I read a newspaper story about Lisbon becoming the destination of choice for IT specialists, creatives and ambitious young people from Europe and beyond, just as London used to be. The Times said the number of young foreign graduates living in Portugal has hit record numbers with nearly one in 10 having been born abroad.
“For decades, London sucked in talent from abroad and our tech sector and creative industries boomed, with the network effect building on itself,” wrote Rohan Silva, a former Downing Street advisor turned entrepreneur. “Now the trend is moving in the opposite direction and Lisbon’s momentum is accelerating, with talented young people who would previously have moved to London now decamping to Portugal.”
Big Tech giants like Google and Facebook decided to build big new offices in London because that’s where the talent was. If the digital nomads are now heading south to sunny Lisbon, the government should be concerned.
The migration of young professionals will eventually mean fewer prestigious office schemes in central London, a slow down in the building of new apartments, less regeneration work and a serious dent in the wider economy from retail and leisure to construction and IT.
There is no escaping the fact that Brexit has made Britain a more hostile environment for mobile workers coming from Europe. Previously a professional from the continent could just turn up with a laptop and start earning. Literally tens of thousands set up limited companies using specialist online accountants who made the set up and running of a business accessible to anyone with a smartphone.
Now, because of Brexit, a European graduate new to the UK would need an employer to act as a sponsor hiring them before they arrived here, and they would have to apply for a visa.
And for those not affected by Brexit because they were already here, IR35 and the Managed Service Company legislation have made it unattractive to stay. Huge numbers have been forced to ditch their companies and move to umbrella companies, a move that has seriously hindered their ability to take on contract work and has reduced their earnings.
Just like in the creative and tech industries, construction professionals from abroad are leaving the UK and we will fail to attract the next generations unless something gives.
The number of self-employed working in construction fell from 914,000 in early 2020 to 799,000 in early 2022.
The Office for National Statistics said the overall decline in self-employment was “largely driven by people flowing out of self-employment to become employees”.
It is unclear how many are employed by employers, working through PAYE umbrella schemes or ‘none of the above’ but have dipped out of the UK altogether. Whichever it is, the result is the same: labour rates going up, a drop in productivity and less available talent.
They are invaluable to the industry and are far from being master criminal tax dodgers. The risks and rewards of self-employment clearly suited them better than the constraints of employment and now they have had that choice taken away.
Introduced last year, the new IR35 rules for off-payroll working have removed the bottom rung of the ladder for freelancers who otherwise could have built successful businesses, created wealth and generated tax receipts. The sting in the tail is those who used online Managed Service Companies to run their accounts through apps on their phones are being hit with retrospective tax bills they cannot afford to pay.

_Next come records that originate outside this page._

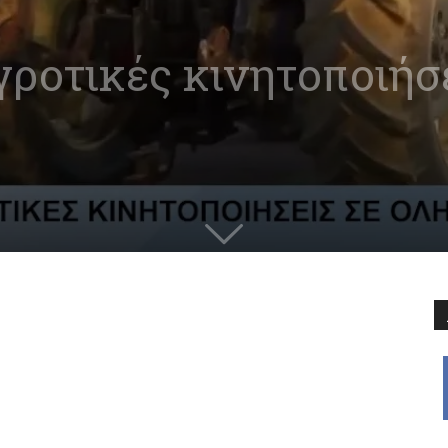
ροτικές κινητοποιήσε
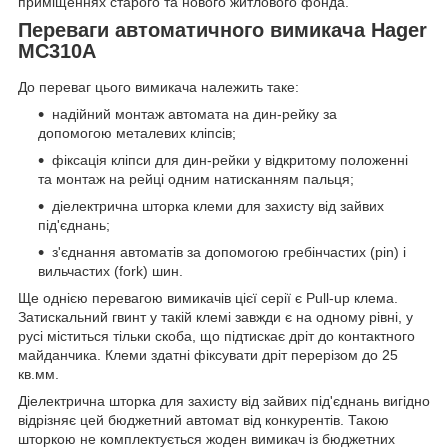
приміщеннях старого та нового житлового фонда.
Переваги автоматичного вимикача Hager
MC310A
До переваг цього вимикача належить таке:
надійний монтаж автомата на дин-рейку за
допомогою металевих кліпсів;
фіксація кліпси для дин-рейки у відкритому положенні
та монтаж на рейці одним натисканням пальця;
діелектрична шторка клеми для захисту від зайвих
під'єднань;
з'єднання автоматів за допомогою гребінчастих (pin) і
вильчастих (fork) шин.
Ще однією перевагою вимикачів цієї серії є Pull-up клема.
Затискальний гвинт у такій клемі завжди є на одному рівні, у
русі міститься тільки скоба, що підтискає дріт до контактного
майданчика. Клеми здатні фіксувати дріт перерізом до 25
кв.мм.
Діелектрична шторка для захисту від зайвих під'єднань вигідно
відрізняє цей бюджетний автомат від конкурентів. Такою
шторкою не комплектується жоден вимикач із бюджетних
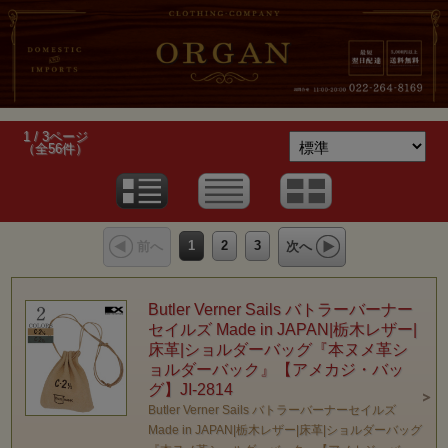
1 / 3ページ
（全56件）
1
2
3
前へ
次へ
Butler Verner Sails バトラーバーナー
セイルズ Made in JAPAN|栃木レザー|
床革|ショルダーバッグ『本ヌメ革シ
ョルダーバック』【アメカジ・バッ
グ】JI-2814
Butler Verner Sails バトラーバーナーセイルズ
Made in JAPAN|栃木レザー|床革|ショルダーバッグ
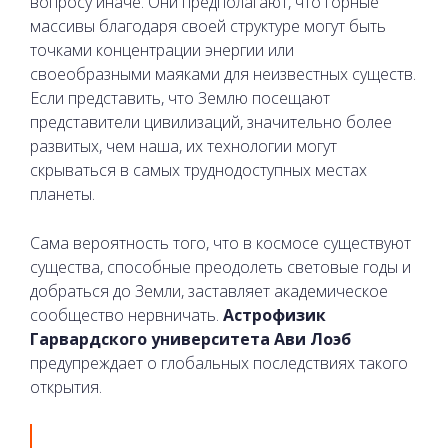
вопросу иначе. Они предполагают, что горные
массивы благодаря своей структуре могут быть
точками концентрации энергии или
своеобразными маяками для неизвестных существ.
Если представить, что Землю посещают
представители цивилизаций, значительно более
развитых, чем наша, их технологии могут
скрываться в самых труднодоступных местах
планеты.
Сама вероятность того, что в космосе существуют
существа, способные преодолеть световые годы и
добраться до Земли, заставляет академическое
сообщество нервничать.
Астрофизик
Гарвардского университета Ави Лоэб
предупреждает о глобальных последствиях такого
открытия.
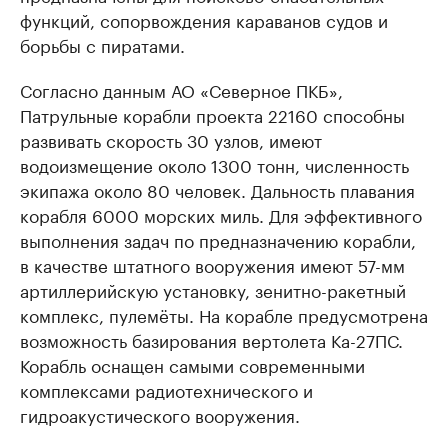
функций, сопорвождения караванов судов и
борьбы с пиратами.
Согласно данным АО «Северное ПКБ»,
Патрульные корабли проекта 22160 способны
развивать скорость 30 узлов, имеют
водоизмещение около 1300 тонн, численность
экипажа около 80 человек. Дальность плавания
корабля 6000 морских миль. Для эффективного
выполнения задач по предназначению корабли,
в качестве штатного вооружения имеют 57-мм
артиллерийскую установку, зенитно-ракетный
комплекс, пулемёты. На корабле предусмотрена
возможность базирования вертолета Ка-27ПС.
Корабль оснащен самыми современными
комплексами радиотехнического и
гидроакустического вооружения.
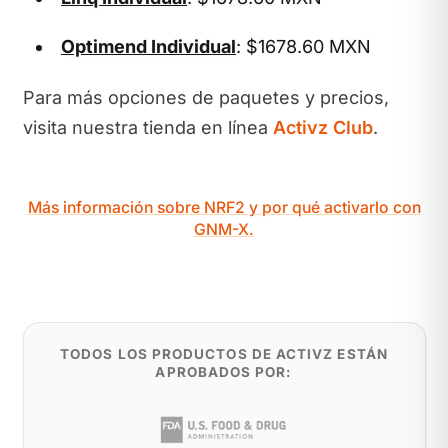
Optimend Individual
: $1678.60 MXN
Para más opciones de paquetes y precios,
visita nuestra tienda en línea
Activz Club
.
Más información sobre NRF2 y por qué activarlo con
GNM-X.
TODOS LOS PRODUCTOS DE ACTIVZ ESTÁN
APROBADOS POR:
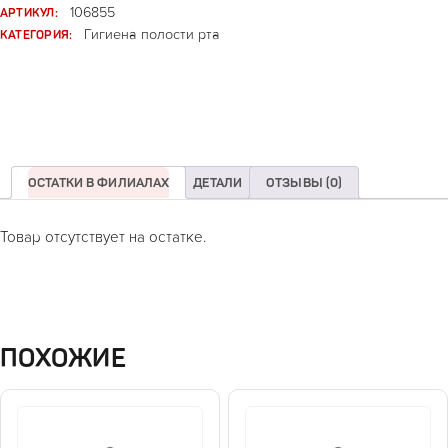
АРТИКУЛ:
106855
КАТЕГОРИЯ:
Гигиена полости рта
ОСТАТКИ В ФИЛИАЛАХ
ДЕТАЛИ
ОТЗЫВЫ (0)
Товар отсутствует на остатке.
ПОХОЖИЕ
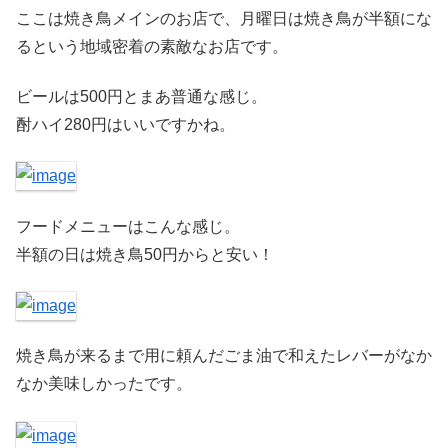
ここは焼き鳥メインのお店で、月曜日は焼き鳥が半額にな
るという地域密着の素敵なお店です。
ビールは500円とまあ普通な感じ。
酎ハイ280円はいいですかね。
フードメニューはこんな感じ。
半額の日は焼き鳥50円からと安い！
焼き鳥が来るまで用に頼んだごま油で和えたレバーがなか
なか美味しかったです。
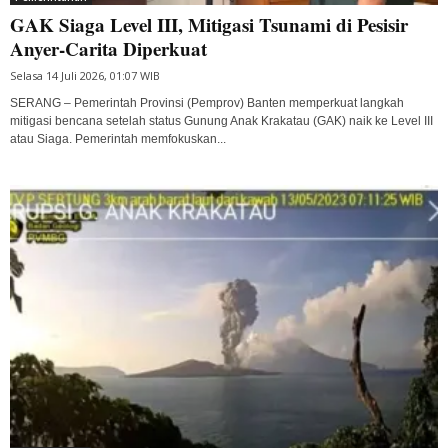
GAK Siaga Level III, Mitigasi Tsunami di Pesisir
Anyer-Carita Diperkuat
Selasa 14 Juli 2026, 01:07 WIB
SERANG – Pemerintah Provinsi (Pemprov) Banten memperkuat langkah
mitigasi bencana setelah status Gunung Anak Krakatau (GAK) naik ke Level III
atau Siaga. Pemerintah memfokuskan...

It feels like a string of government policies are targeting technical and creative groups and making life tough for industries like IT and construction. The knock-on will be a drop in the nation’s productivity and damage to the economies of cities like London, Manchester, Birmingham and Leeds. If the talent goes elsewhere, so will the investment which is why places like Portugal are rolling out the red carpet.
One answer could be applying the CIS model of taxing upfront ‘on account’ to allow talent, both homegrown and from abroad, to work in technical and skilled roles as self-employed across all industries, an idea that I put to an official working in the Office of Tax Simplification back in 2014. Higher deduction rates could be taken from foreign workers with no need for sponsorship, and also for those who fail certain status criteria. If someone outstayed their welcome they would lose their tax refund, and we could scrap the IR35 and the Managed Service Company regulations for a much more straightforward process.
All of these problems are of our government’s own making so it just needs a bit of joined-up thinking and imagination from the policymakers to solve them. We best not hold our breath!